*READING PASSAGE*.
- - - - -
When bedside cameras are deployed with clear privacy standards and defined workflows, they stop functioning as isolated tools and begin operating within the care model itself. In practice, families use visual access during the hours they cannot be physically present and when bedside participation isn’t feasible. Overnight, during recovery, or while balancing work and other responsibilities, cameras extend connection beyond hospital walls in a structured way when other real-world constraints prevent physical presence.

For care teams, the difference is operational. Despite concerns of adding another technology to manage or another tool to navigate, when implemented with clear governance, cameras can support continuity without adding burden. Cameras Support communication consistency across shifts, reduce information gaps between updates, and align with broader efforts to make family-integrated care reliable rather than dependent on individual practice styles. The real distinction is not whether a unit simply has cameras, but whether that visual access is intentionally designed into the clinical environment.

Without defined expectations, visual access can feel informal and unpredictable. With governance structures such as one-way video, pausing during hands-on care, and consistent communication norms, expectations become standardized. Families understand what they will see, when it may pause, and how to escalate questions appropriately. This clarifies boundaries for both clinical staff and parents.
- - - - -
*GIVEN DATA*.

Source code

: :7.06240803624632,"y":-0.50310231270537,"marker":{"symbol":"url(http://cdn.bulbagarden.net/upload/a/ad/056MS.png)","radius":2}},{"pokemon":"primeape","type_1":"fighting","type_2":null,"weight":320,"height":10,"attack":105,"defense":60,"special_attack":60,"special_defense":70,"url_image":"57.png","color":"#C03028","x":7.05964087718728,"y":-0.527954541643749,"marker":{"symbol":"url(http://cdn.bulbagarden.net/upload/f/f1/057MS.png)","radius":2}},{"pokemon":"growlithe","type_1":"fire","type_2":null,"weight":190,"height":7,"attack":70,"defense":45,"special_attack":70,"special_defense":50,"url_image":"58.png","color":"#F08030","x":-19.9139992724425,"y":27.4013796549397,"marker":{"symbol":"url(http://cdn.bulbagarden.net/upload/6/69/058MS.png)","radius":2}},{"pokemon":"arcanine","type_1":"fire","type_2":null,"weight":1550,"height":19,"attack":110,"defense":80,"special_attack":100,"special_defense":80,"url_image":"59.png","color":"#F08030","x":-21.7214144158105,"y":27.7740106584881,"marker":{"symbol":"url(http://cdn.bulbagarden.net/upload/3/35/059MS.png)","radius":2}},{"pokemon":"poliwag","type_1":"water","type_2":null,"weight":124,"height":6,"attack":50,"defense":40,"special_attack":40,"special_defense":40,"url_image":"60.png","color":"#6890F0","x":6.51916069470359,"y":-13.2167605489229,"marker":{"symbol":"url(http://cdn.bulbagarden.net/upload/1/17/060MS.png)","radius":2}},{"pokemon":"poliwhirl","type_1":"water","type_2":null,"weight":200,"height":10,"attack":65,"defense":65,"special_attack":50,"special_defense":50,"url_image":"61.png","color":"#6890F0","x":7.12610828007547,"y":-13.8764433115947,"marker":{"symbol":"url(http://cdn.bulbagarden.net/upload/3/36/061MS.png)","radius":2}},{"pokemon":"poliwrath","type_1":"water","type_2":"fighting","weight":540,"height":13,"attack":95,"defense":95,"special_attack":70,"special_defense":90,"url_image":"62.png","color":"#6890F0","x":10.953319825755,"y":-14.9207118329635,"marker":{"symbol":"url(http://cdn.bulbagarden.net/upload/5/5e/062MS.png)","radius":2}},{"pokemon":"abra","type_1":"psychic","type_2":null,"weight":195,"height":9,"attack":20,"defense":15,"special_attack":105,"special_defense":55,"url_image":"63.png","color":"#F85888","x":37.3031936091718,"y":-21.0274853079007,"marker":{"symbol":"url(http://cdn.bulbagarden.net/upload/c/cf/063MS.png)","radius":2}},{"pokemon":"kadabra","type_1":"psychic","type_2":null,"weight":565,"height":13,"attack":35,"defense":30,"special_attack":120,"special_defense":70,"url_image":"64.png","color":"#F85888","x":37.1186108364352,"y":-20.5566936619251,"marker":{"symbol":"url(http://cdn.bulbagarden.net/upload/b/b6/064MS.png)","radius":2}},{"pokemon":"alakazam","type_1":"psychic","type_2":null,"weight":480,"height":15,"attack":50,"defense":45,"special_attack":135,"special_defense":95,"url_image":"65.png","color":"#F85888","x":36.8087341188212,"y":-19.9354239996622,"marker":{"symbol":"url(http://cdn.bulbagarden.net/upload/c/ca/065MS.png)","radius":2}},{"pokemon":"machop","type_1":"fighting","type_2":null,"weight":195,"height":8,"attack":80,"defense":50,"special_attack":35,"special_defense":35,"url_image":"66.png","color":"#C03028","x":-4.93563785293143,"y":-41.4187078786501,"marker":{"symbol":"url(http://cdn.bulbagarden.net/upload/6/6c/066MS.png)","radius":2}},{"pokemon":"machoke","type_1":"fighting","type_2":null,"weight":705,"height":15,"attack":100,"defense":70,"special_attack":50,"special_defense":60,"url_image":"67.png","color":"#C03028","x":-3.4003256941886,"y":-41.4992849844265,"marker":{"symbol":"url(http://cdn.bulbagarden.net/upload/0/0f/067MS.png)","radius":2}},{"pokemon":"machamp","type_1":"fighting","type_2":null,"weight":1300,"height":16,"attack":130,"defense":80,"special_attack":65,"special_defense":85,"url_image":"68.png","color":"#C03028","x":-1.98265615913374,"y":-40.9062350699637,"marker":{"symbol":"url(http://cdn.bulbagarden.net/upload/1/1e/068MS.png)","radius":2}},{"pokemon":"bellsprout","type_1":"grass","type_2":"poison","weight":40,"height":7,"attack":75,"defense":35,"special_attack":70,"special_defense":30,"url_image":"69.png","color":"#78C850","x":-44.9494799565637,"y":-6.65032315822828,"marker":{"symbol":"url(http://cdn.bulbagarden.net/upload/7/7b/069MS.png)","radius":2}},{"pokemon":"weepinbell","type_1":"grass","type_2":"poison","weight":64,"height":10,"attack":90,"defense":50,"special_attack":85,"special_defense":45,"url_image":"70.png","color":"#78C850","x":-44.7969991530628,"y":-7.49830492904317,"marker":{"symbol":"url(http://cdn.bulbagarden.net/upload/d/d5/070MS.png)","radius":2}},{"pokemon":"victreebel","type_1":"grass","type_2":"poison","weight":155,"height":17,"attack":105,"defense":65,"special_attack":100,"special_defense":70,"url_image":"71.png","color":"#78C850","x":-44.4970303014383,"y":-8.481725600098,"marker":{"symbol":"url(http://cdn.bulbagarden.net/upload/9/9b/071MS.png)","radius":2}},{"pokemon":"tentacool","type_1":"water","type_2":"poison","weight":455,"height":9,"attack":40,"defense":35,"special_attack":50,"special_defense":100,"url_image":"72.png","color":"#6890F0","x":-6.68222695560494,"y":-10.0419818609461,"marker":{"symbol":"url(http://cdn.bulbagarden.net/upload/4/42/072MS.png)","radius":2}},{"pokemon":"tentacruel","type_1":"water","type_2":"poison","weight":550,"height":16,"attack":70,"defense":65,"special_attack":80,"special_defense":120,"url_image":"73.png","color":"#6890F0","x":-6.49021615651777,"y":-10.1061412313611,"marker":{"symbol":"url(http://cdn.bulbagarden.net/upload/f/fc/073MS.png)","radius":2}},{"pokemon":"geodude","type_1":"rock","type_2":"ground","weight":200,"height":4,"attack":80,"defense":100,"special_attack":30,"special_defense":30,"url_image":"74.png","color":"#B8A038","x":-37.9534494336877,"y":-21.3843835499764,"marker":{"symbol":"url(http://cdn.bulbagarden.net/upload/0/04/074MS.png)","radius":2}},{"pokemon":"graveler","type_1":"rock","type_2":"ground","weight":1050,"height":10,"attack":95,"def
- - - - -
*WHAT YOU NEED TO DO*.
1) Could you pull out everything in the bedside cameras passage from "When bedside cameras" down to "prevent physical presence.", word for word?
2) Can you carry the passage on bedside cameras in hospital care onward from its final sentence?

*TASK ANSWERS*.
1)
When bedside cameras are deployed with clear privacy standards and defined workflows, they stop functioning as isolated tools and begin operating within the care model itself. In practice, families use visual access during the hours they cannot be physically present and when bedside participation isn’t feasible. Overnight, during recovery, or while balancing work and other responsibilities, cameras extend connection beyond hospital walls in a structured way when other real-world constraints prevent physical presence.

2)
What Standardized, Scalable NICU Camera Programs Get Right
Inconsistent enrollment and informal workflows can unintentionally create access gaps. When visual access depends solely on staff reminders, language availability, or passive opt-in processes, some families receive full support while others are left navigating the system on their own. Standardization prevents that variability. A standard-of-care approach is not “install cameras and hope for the best;” it’s a deliberately designed, burden-light program with clear operating norms:

  • One-way team-to-family micro-updates (photo/video/text) that are brief, consistent, and easy to standardize across shifts.
  • Proactive enrollment at admission, integrated with existing workflows (not passive opt-in) and supported by plain-language, translated instructions.
  • Privacy-protective operations by default, including pausing during hands-on care and no audio.
  • Language access built into the platform rather than added later.
  • Ongoing monitoring of activation and use by language, insurance, and distance, with targeted support when gaps appear.

Designing and operationalizing NICU camera programs is practical and cross-functional, requiring coordination among clinical leadership, patient experience, IT/security, and NICU operations to support safety, trust, communication, workforce experience, and equity.

Moving the Frame From “Amenity” to Expected Care
NICUs standardize practices to reduce harm and improve outcomes. NICUs standardize practices to reduce harm and improve outcomes. Over time, interventions such as standardized handoffs, barcode-based safety checks, and structured discharge-readiness workflows have shifted from “nice to have” to expected care. Bedside cameras—implemented with privacy safeguards and equitable access—fit that same evolution.

Bedside cameras, when implemented with strong privacy safeguards and equitable access, align with that same purpose. They support connection during unavoidable separation, reinforce trust, reduce unnecessary communication strain, and help extend family participation beyond visiting hours.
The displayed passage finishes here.